Dos grandes responsables por este orden en la crisis del PSOE: Susana Díaz y Pedro Sánchez. La líder andaluza representa una fuerza arrolladora, heredera de una lista de poderosos políticos socialistas del sur como González, Guerra y Chaves; la federación regional con más recursos, con más militantes, imprescindible por su peso en votos en cualquier congreso socialista.

Superada entre Chaves y ella la transición poco feliz en la Junta de Andalucía de Griñán, Díaz ha rebasado listones desde el principio y ha desplegado un carisma y una excelente comunicación política que la sitúan como persona decisiva dentro del socialismo español.

Por esa misma potencia, su número de carnés, el voto popular, y la importancia en todos los órdenes de Andalucía dentro de España, la razonablemente cohesionada federación sureña -a diferencia de otras como la madrileña, la valenciana o la catalana- es la que debe aportar equilibrio al partido, y ser generosa para el reparto de fuerzas en selección de dirigentes y decisiones a tomar.

Por lo demostrado, Susana Díaz tiene aspiraciones fundadas y legítimas para aspirar a la secretaría general del partido. Lo que no se entiende es que no las ejerza y transmita la impresión de que como marionetas quiere teledirigir al PSOE y su dirección, cómodamente desde Sevilla y en un segundo plano. No cabe esperar ni un minuto más para que la andaluza anuncie su deseo de dirigir el partido y ser la candidata a presidir el Gobierno de España en el momento que proceda. Solo así sería limpio el enfrentamiento entre compañeros de partido, con estilos y culturas diferentes que manifiestamente las hay entre ella y Pedro Sánchez.

Este último, con todos sus valores, demuestra no saber o comprender cuáles son los mecanismos de funcionamiento en el PSOE. Como toda gran organización, y al modo de las viejas monarquías hispánicas de las que procedemos, asimilándolo a la figura del rey, tiene el derecho de exigir lealtad y apoyarse en sus secretarios generales regionales, en los barones, pero con la contrapartida de consultar con ellos y variar decisiones con arreglo a esos criterios. Es decir, deben prestarle auxilio pero él tiene que escucharles en consejo y hacerles caso.

En ese panorama, en el que la baronesa andaluza amaga pero nunca acaba de dar, si bien acelera a sus peones en un juego de ajedrez por toda España -en el que sus compañeros extremeños no se han dejado envolver- y por otro lado el líder se encastilla, no escucha ni habla, y toma decisiones temerarias cuando no dictatoriales para confeccionar listas electorales y alianzas, el desastre estaba servido.

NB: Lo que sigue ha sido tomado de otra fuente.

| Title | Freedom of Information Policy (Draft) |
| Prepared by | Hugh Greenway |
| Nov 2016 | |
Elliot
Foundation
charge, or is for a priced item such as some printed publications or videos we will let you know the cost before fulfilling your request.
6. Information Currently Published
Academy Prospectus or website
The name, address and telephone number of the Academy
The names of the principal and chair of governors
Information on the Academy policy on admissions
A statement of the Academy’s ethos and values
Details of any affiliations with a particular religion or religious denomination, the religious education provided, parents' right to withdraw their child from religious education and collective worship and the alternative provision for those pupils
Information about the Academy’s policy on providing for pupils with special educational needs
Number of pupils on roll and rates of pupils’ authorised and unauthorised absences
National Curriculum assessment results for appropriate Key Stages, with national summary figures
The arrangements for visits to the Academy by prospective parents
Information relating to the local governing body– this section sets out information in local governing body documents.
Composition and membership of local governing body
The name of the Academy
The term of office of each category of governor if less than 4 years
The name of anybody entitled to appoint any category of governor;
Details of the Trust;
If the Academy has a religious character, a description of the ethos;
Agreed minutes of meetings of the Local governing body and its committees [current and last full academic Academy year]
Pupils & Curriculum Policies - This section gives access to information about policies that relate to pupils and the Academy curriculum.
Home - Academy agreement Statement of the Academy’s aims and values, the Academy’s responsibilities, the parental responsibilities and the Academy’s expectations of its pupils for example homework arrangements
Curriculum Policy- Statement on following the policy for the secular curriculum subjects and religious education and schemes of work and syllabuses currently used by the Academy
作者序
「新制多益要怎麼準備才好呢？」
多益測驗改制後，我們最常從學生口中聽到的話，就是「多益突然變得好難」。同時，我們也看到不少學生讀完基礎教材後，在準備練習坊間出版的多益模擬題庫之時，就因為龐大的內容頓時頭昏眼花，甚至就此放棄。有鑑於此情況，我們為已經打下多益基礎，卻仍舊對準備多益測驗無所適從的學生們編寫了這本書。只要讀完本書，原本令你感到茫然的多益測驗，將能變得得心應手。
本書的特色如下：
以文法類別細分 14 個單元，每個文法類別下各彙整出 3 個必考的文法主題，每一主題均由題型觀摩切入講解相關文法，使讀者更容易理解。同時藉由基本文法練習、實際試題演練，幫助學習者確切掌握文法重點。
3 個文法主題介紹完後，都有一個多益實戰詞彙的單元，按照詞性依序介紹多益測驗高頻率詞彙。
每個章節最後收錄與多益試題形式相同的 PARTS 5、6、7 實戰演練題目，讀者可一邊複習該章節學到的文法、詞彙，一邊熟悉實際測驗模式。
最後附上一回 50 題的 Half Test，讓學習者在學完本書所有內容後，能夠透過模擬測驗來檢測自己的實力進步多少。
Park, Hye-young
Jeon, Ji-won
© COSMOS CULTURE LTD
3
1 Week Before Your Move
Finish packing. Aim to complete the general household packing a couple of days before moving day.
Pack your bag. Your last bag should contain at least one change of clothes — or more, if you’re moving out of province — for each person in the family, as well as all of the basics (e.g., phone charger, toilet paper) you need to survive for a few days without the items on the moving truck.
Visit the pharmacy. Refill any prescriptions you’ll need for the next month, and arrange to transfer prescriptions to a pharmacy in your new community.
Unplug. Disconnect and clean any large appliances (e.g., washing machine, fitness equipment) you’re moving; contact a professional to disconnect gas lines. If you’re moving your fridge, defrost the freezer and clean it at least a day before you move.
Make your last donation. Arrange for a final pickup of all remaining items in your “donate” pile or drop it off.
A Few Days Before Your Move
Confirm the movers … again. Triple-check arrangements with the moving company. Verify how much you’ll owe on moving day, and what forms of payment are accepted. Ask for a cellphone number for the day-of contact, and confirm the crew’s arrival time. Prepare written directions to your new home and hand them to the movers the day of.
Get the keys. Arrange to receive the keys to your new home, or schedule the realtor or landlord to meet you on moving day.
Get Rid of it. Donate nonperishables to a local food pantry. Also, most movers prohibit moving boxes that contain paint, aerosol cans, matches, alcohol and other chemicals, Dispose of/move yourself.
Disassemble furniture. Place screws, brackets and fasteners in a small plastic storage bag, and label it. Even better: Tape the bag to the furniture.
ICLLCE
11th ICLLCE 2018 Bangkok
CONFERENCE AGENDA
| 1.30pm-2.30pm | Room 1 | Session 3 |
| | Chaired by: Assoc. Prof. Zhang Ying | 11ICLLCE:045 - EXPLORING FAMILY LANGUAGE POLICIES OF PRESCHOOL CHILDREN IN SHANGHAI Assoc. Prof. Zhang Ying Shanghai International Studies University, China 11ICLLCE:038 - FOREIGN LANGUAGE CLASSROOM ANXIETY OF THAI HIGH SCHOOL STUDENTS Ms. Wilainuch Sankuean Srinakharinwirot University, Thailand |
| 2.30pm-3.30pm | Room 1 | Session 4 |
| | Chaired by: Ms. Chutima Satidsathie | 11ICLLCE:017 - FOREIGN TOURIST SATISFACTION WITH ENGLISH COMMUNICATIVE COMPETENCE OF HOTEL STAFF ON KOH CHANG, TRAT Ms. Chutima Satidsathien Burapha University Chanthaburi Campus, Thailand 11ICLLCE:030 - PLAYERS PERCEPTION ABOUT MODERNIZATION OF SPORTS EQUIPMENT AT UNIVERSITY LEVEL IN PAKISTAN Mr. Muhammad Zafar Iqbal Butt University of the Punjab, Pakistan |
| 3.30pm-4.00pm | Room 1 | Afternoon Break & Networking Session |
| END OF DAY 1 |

Y no será porque figuras muy consolidadas en el panorama socialista como Fernández Vara no ha intentado ayudarle, hasta que se ha cansado. Así se puede interpretar el que en el balance de la derrota electoral del 26 de junio el presidente de la Junta dijera que había que permitir un Gobierno del PP, y allanarle el camino a su líder; con los meses puede verse perfectamente que ni Ciudadanos, ni a las claras Podemos, tenían intención alguna de ir a un gobierno regenerador y de progreso con Sánchez. Los primeros porque no se recoge en su verdadera acta fundacional, y los segundos porque no renuncian a ser más fuertes que el PSOE y temen el abrazo mortal del pacto.

A partir de ahí le quedaba al Partido Socialista morir matando, rendirse a la evidencia pero intentar cobrarse al menos la cabeza de Rajoy, o un puñado de leyes de las que están asfixiando la libertad y el bienestar de los españoles.

El batacazo de Ciudadanos en Galicia y Euskadi ha sido total. Parece que desde dentro están dinamitando el partido una vez cumplido el objetivo de canalizar parte del cabreo contra el bipartidismo. Al menos en la crisis del PSOE han callado. También ha sido inteligente el Partido Popular ante la escabechina, no así algunos líderes o sectores de Podemos que ven la ocasión definitiva de darle el hachazo a la opción que ellos creen les tapona; el tiempo lo dirá pero no creo que ese comportamiento les dé ventaja.